**WHAT THIS TASK INVOLVES**:
Where a line of the data below has the string "получения", copy that line.

- Opening Delimiter -

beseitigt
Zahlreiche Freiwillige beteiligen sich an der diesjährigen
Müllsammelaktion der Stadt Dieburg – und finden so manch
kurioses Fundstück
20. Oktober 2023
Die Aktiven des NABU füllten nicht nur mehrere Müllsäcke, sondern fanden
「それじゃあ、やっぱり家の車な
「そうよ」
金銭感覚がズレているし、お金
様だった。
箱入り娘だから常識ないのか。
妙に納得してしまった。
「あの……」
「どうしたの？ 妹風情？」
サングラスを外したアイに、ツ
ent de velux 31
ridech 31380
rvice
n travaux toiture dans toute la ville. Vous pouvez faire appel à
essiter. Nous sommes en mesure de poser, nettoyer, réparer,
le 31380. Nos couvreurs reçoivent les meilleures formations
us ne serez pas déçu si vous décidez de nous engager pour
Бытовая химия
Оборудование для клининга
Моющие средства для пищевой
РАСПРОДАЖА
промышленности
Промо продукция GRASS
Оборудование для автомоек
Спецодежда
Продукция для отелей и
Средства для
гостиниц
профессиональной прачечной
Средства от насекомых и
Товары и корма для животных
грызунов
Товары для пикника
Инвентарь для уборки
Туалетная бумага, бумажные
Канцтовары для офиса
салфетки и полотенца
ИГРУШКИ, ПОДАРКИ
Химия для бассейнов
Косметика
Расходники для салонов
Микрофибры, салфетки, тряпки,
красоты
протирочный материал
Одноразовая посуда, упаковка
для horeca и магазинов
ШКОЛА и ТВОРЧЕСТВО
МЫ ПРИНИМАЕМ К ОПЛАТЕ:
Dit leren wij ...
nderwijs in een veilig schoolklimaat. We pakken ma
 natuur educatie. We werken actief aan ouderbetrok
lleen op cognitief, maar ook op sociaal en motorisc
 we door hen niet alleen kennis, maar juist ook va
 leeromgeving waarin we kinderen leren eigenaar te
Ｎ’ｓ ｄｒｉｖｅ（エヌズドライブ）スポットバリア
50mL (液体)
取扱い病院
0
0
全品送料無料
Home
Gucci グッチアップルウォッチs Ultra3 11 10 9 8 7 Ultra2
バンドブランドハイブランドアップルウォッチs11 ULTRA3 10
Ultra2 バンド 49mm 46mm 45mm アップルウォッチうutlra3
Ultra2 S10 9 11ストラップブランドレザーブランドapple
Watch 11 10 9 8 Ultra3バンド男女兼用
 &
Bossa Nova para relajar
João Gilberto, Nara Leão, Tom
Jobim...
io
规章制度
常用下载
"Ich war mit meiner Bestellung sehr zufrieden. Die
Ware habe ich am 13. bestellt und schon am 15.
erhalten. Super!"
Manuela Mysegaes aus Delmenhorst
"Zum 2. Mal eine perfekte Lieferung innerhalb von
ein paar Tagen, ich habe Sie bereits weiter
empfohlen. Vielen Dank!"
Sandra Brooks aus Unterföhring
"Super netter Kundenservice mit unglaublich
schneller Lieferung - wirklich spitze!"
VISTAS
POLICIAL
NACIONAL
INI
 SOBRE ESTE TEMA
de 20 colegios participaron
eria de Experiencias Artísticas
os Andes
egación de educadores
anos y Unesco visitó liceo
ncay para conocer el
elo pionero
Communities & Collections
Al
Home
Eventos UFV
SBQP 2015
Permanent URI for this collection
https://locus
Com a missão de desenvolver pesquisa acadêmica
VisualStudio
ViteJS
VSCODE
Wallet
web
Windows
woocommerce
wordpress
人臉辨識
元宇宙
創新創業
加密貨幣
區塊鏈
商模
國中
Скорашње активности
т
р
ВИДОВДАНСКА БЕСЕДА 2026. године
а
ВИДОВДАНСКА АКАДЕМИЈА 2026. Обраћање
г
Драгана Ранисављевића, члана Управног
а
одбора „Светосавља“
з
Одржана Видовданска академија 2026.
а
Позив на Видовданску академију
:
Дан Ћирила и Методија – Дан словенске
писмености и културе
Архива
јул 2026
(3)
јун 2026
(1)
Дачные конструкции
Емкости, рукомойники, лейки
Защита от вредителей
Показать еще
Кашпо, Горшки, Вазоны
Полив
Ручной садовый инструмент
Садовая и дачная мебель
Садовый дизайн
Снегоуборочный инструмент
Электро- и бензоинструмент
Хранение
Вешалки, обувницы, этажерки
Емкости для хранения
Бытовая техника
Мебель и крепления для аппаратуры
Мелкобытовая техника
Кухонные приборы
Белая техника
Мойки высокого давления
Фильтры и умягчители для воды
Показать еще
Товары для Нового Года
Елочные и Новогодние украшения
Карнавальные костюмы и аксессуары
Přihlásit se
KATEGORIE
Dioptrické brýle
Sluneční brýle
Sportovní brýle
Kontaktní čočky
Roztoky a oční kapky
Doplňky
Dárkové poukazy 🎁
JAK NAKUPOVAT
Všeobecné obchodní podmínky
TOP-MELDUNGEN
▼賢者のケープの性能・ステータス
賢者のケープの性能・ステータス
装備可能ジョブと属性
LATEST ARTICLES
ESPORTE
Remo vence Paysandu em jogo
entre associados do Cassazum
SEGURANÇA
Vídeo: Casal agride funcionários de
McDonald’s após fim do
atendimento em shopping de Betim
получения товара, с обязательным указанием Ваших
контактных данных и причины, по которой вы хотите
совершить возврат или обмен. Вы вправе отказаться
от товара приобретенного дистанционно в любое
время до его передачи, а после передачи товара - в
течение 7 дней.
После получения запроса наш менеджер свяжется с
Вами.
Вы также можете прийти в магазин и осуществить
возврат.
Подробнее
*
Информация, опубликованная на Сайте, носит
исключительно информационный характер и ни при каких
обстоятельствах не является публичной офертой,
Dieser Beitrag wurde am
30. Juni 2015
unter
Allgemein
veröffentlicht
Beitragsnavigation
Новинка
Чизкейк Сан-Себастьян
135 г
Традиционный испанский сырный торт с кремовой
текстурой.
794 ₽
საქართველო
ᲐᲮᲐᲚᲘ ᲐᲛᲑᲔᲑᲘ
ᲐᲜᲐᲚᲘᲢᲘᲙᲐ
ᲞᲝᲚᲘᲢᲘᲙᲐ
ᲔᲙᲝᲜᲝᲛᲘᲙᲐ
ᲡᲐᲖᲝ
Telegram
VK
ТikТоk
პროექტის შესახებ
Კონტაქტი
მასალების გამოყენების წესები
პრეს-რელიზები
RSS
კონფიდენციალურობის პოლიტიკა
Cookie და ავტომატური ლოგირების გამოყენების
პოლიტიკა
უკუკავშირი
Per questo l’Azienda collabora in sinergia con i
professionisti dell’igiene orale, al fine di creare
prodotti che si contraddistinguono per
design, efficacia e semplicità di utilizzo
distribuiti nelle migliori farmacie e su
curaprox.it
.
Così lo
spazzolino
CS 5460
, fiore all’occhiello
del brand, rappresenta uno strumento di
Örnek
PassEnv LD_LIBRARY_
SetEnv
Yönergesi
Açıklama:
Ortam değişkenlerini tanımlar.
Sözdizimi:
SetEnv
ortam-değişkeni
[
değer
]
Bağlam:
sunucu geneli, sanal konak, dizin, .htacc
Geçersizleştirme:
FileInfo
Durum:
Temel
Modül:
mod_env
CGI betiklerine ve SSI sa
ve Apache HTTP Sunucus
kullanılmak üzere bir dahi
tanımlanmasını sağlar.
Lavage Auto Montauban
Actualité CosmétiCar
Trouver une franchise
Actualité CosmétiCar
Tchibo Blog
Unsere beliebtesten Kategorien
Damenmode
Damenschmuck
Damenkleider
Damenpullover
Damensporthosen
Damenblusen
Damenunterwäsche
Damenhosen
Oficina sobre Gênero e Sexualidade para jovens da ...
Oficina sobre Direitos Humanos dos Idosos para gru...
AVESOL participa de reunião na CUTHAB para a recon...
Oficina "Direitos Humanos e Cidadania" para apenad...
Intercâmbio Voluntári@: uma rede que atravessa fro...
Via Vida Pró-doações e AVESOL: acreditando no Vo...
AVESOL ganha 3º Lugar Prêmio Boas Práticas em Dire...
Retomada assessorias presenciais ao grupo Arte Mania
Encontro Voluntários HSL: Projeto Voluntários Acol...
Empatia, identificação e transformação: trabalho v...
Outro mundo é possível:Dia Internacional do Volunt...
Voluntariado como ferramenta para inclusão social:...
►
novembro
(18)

- Closing Delimiter -

**RESULT**:
получения товара, с обязательным указанием Ваших
После получения запроса наш менеджер свяжется с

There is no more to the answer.